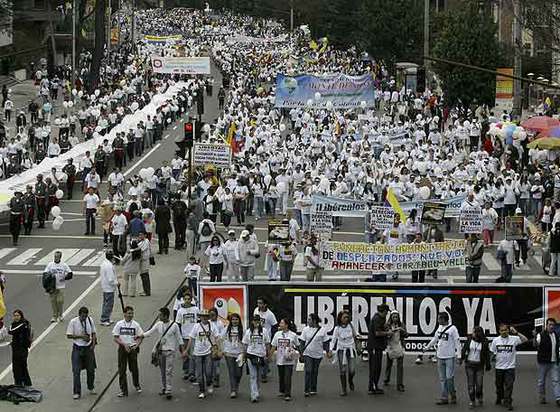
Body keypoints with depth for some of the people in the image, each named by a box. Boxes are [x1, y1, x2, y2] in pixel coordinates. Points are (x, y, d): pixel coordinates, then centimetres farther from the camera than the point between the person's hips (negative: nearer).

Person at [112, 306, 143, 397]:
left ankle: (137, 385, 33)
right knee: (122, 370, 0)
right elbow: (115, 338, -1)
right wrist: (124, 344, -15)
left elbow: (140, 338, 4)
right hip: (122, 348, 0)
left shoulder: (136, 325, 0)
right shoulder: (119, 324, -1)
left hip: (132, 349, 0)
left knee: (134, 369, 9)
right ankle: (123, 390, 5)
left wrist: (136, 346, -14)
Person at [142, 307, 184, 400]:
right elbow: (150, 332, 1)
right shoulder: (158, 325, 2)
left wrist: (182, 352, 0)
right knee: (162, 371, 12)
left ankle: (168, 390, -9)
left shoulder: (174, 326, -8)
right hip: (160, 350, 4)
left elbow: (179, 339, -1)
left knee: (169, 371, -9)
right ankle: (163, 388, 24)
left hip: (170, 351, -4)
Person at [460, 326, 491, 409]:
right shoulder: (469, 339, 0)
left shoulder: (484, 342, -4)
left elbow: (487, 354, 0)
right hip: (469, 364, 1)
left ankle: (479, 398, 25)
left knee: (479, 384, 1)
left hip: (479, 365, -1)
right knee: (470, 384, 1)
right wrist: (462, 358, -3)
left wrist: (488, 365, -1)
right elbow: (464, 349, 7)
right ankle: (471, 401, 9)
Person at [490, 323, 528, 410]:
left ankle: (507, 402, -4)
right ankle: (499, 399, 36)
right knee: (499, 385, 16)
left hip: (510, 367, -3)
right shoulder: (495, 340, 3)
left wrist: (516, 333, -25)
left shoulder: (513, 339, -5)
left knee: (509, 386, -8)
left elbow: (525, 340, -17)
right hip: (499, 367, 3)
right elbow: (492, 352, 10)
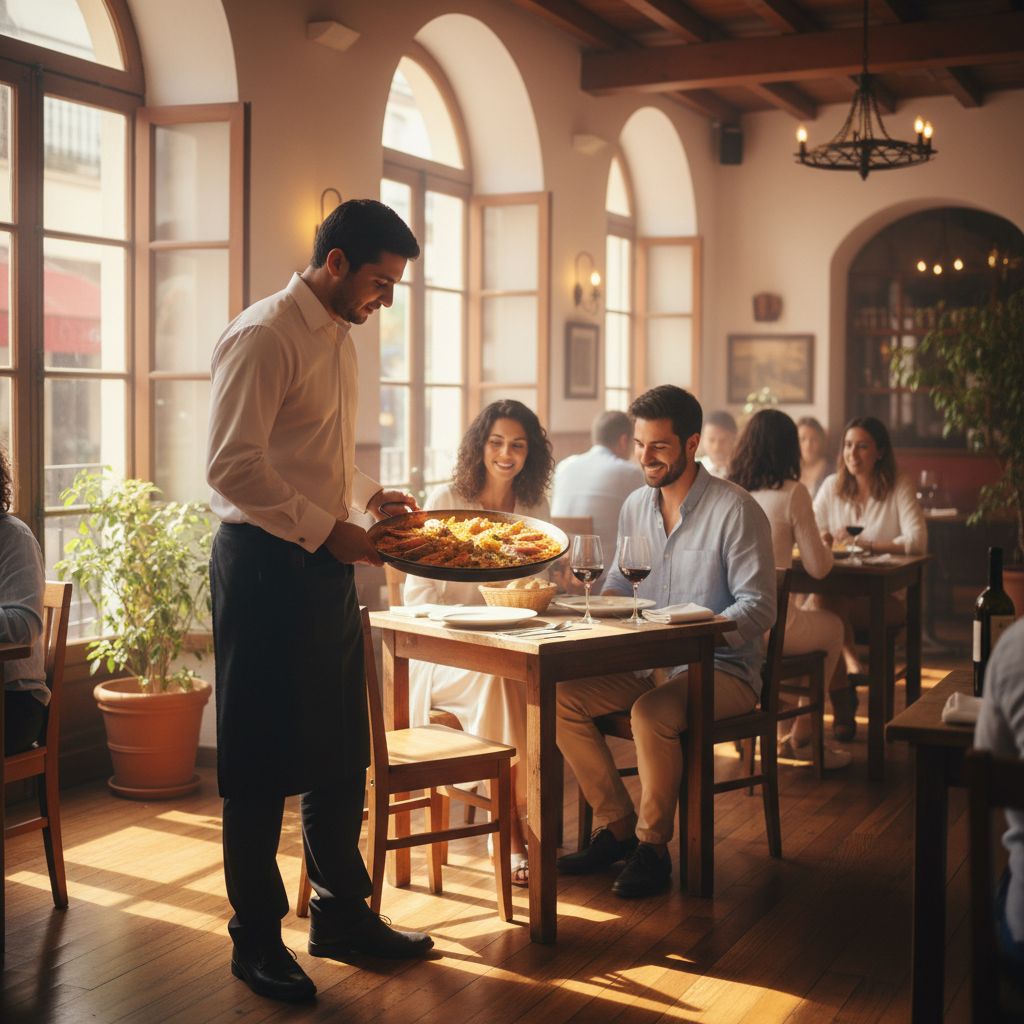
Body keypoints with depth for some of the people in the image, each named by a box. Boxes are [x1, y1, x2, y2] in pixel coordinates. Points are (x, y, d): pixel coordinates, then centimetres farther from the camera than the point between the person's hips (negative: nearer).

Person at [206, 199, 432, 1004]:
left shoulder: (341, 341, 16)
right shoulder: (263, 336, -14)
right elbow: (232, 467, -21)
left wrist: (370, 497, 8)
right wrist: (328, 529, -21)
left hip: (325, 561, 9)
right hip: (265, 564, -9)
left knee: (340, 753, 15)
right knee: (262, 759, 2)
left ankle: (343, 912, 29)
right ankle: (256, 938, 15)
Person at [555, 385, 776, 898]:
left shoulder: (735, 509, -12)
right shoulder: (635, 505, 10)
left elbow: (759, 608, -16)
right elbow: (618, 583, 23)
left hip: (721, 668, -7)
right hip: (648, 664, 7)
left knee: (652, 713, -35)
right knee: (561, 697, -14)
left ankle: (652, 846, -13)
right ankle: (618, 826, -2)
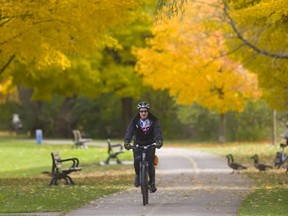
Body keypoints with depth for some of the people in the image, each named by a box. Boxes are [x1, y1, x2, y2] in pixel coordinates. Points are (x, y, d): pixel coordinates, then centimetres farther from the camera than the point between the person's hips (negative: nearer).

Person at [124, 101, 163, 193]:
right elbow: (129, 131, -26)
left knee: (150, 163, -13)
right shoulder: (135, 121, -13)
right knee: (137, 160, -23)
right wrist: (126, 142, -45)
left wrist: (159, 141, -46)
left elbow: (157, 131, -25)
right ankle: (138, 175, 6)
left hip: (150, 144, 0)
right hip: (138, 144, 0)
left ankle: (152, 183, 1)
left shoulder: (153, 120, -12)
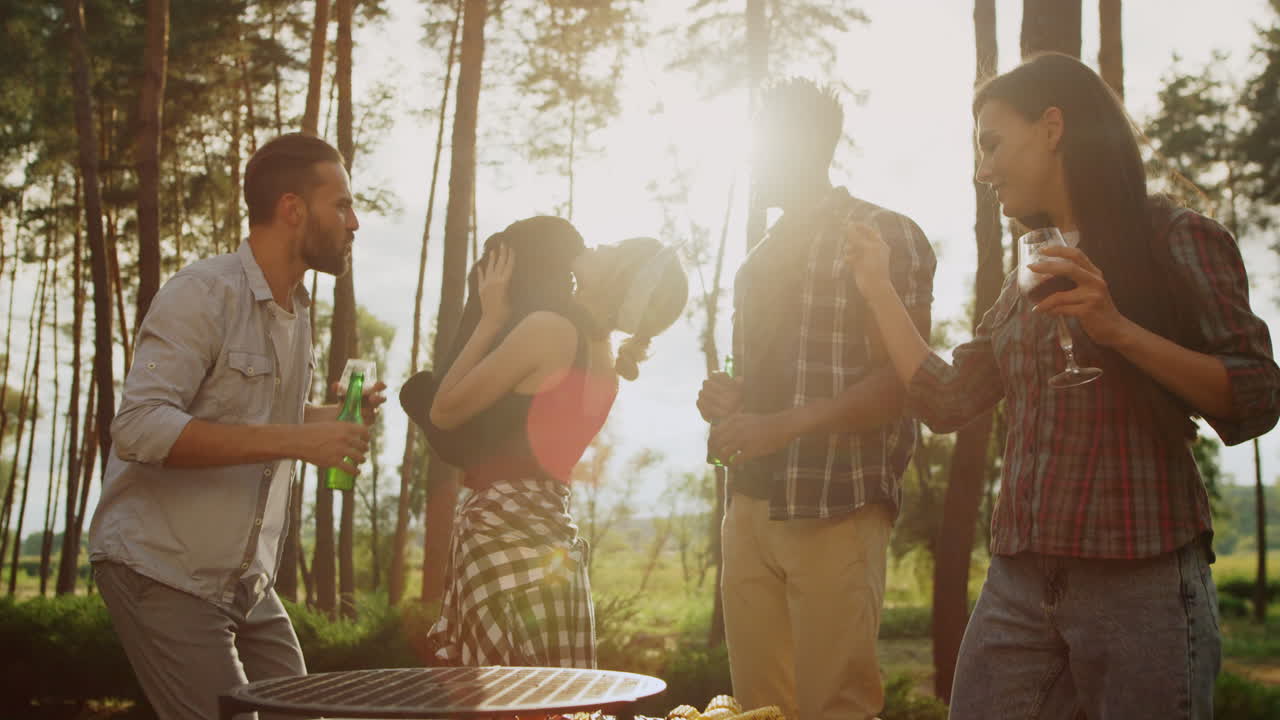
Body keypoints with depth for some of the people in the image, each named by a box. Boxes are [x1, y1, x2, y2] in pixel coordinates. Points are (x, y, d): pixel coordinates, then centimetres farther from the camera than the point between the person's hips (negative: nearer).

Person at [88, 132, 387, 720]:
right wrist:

####

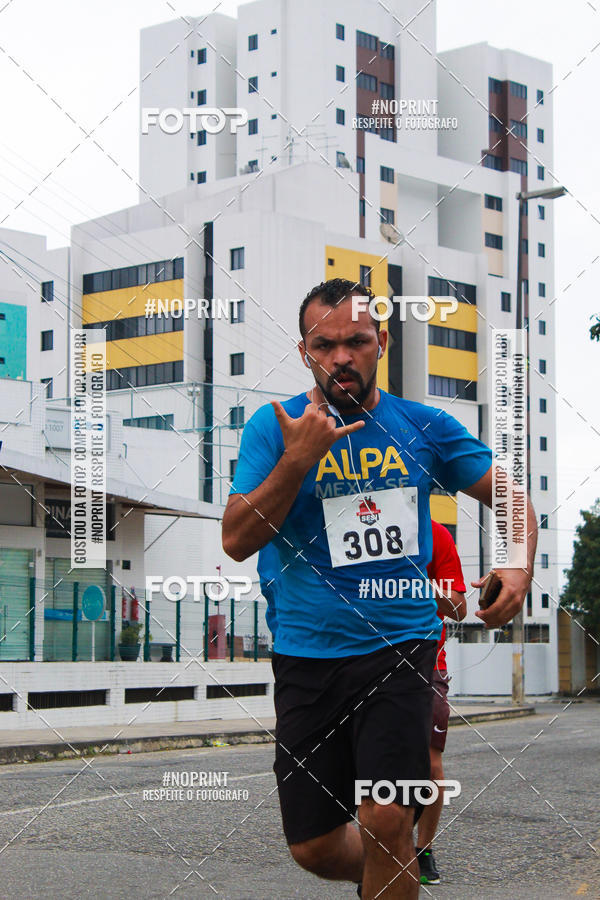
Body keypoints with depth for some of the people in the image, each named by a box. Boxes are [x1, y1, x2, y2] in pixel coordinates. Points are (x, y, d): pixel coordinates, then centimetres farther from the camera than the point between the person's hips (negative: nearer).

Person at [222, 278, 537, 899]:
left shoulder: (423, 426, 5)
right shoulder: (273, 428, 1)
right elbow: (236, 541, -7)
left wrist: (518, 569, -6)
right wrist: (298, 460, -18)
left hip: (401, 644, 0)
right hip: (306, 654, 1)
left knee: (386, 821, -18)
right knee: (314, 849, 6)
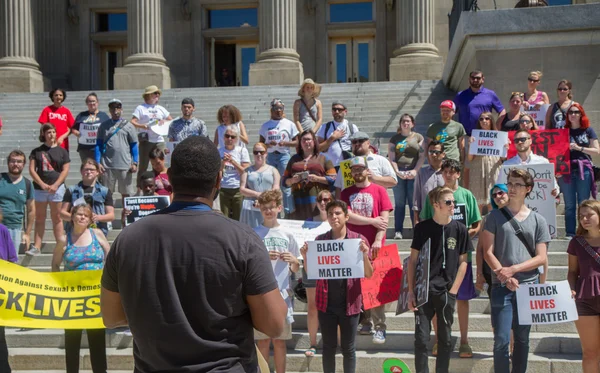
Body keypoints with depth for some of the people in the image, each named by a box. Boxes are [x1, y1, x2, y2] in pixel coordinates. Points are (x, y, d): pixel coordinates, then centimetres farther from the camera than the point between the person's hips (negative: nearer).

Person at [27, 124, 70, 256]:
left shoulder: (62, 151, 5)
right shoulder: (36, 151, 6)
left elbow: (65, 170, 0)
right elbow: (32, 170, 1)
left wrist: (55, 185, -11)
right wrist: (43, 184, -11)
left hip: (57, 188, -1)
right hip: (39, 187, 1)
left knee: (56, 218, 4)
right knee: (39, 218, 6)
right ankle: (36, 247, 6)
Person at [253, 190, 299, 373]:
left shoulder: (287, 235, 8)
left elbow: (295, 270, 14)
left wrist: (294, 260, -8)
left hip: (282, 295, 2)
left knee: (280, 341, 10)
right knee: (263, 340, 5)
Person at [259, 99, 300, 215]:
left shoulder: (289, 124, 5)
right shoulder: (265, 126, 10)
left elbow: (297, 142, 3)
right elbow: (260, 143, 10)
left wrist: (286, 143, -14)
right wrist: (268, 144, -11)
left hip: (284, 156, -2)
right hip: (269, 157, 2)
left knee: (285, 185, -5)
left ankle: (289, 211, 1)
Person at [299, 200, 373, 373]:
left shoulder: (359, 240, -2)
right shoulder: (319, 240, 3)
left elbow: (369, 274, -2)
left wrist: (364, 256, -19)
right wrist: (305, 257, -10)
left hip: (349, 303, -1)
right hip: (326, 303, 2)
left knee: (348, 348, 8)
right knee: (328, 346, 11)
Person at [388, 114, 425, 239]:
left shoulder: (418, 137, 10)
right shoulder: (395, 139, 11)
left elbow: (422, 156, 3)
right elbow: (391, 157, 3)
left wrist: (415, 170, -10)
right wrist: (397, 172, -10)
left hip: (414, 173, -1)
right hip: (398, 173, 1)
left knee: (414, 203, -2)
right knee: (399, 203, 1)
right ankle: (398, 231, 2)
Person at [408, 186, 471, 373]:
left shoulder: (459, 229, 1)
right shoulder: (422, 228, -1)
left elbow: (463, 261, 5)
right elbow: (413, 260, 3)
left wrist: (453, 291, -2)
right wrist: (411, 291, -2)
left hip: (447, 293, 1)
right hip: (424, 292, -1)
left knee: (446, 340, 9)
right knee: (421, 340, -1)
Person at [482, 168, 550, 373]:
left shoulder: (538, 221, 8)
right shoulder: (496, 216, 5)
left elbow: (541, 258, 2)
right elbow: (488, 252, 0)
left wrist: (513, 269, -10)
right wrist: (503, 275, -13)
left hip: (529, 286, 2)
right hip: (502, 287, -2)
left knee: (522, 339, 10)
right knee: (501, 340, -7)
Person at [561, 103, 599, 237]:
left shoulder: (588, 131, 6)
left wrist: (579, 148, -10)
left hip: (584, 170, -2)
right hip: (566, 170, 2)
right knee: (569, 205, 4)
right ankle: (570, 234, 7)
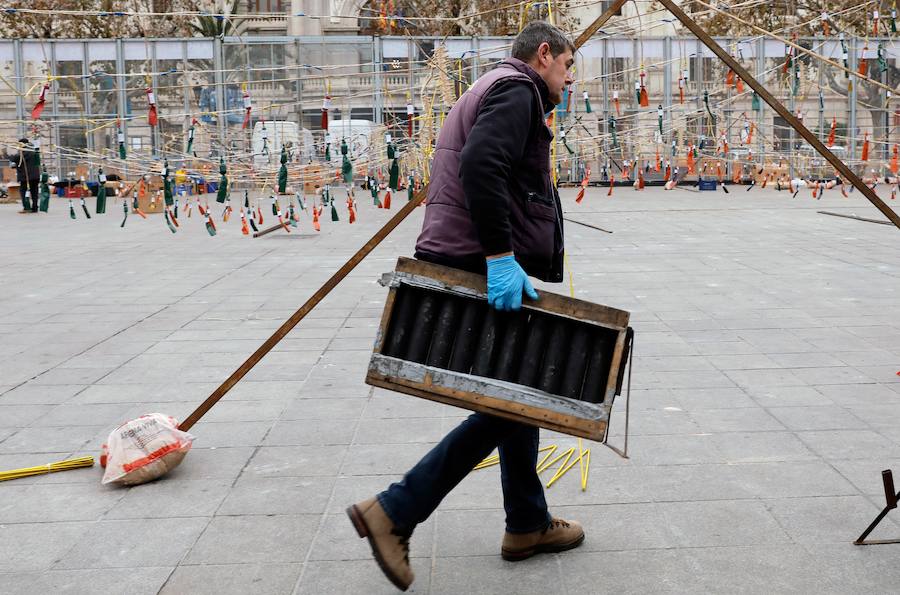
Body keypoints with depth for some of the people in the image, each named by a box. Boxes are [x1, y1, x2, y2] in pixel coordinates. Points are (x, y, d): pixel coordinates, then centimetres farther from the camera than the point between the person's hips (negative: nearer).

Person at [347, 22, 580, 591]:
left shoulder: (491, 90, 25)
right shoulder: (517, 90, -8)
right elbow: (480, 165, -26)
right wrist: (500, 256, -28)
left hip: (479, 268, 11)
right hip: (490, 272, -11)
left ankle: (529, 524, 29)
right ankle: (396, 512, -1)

####

> WORK ITEM: Recast the data above, from the line containing "right shoulder: (273, 428, 1)" through the line containing "right knee: (314, 849, 6)", as a Markdown table with the columns Row and Line. Give each line a row number and leave out blank lines.

> SOLUTION FOR THIS EXERCISE:
| Row | Line |
|---|---|
| 1 | right shoulder: (273, 428, 1) |
| 2 | right elbow: (236, 541, -7) |
| 3 | left wrist: (518, 569, -6) |
| 4 | right wrist: (298, 460, -18) |
| 5 | left hip: (401, 644, 0) |
| 6 | right hip: (306, 654, 1) |
| 7 | left knee: (386, 821, -18) |
| 8 | right knee: (314, 849, 6) |